Juliette faced Tru squarely. “Before we have another word between us, just let me say I hope we can discuss this without resorting to fisticuffs.”
“Fisticuffs?” The term amused him. “As I recall, the last time we saw each other, a hand fight was the last thing on our minds.”
Twin dots of color bloomed on her cheeks.
Seeing it, a corner of Tru’s mouth lifted. Seemed she recalled it, too. “My hands were more intent on pleasuring you than—”

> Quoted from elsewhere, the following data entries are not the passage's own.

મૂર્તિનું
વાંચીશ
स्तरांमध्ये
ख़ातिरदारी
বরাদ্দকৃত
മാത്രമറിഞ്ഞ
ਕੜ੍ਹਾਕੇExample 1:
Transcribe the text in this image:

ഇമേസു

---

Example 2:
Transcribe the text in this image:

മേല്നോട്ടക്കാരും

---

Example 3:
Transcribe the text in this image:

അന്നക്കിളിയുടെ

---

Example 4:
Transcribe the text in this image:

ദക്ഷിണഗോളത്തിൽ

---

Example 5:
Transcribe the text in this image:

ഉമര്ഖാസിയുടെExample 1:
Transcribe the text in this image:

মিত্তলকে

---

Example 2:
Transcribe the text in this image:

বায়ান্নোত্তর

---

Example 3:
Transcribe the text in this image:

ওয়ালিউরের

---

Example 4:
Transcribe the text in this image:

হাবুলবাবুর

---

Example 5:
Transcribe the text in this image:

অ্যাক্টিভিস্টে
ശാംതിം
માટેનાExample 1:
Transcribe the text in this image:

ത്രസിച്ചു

“That’s enough, Tru,” she snapped.
He shut the memories down, as he always did when they crept in to haunt him.
“You’re starting on me already, aren’t y
ou?” she accused. “We haven’t even begun to discuss this—obstacle between us before you accost me with your cynical innuendos, which are highly improper, not to say downright rude!”
The memories surged forth all over again. “Nothing rude about what we were doing that night, Juliette. Only thing rude was your father and the way he handled the situation.”

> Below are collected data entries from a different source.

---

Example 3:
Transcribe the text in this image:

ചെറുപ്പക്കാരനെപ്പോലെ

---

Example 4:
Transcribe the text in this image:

“My father had every right to act the way he did given the fact that your father—”
“Leave my father out of this,” Tru snarled.
“He’s a factor in this discussion.”
Tru bristled as the ugly memories cut through him. “Not anymore, is he, Juliette? The high-and-mighty Avery Blanchard saw to it my old man would never be a factor again, in our discussion or anyone else’s. Ever.”
Moisture sprang to her eyes, and she angled her head away, hiding it from him. “You’re being hateful, Tru.”
“That’s right, I am.”
He’d been consumed by hate for anything that had to do with Juliette’s father, or the fact that she’d abandoned Tru when he needed her most. Still was consumed, and he didn’t intend to apologize for it. Avery Blanchard had been responsible for Pa’s death, and a whole hell of a lot of heartache besides that, whether Juliette believed it or not.
The one good thing Blanchard managed to accomplish was his daughters. Camille was as innocent of the feud between their families as Ryan. And Juliette—
Would she resort to her father’s way of doing business to get the three hundred acres she wanted?
She’d always respected Avery Blanchard. Admired his accomplishments. His blood ran in her veins.
Hell, yes, she would.
Yet she’d been sweet and vulnerable in Tru’s arms four years ago. Untouched by the harsh ways of the world. She looked vulnerable now, too, as if he’d hurt her feelings with the slur against her old man.
Unexpected regret shot through him. Moments like these, it was hard to remain convinced she’d be as underhanded as Avery Blanchard was.
Tru turned away. The feeling unsettled him, and he let himself be distracted by the bull calf up on all four legs and making a wobbly attempt at walking. Tru maneuvered the cow from the chute so she could get acquainted with her baby.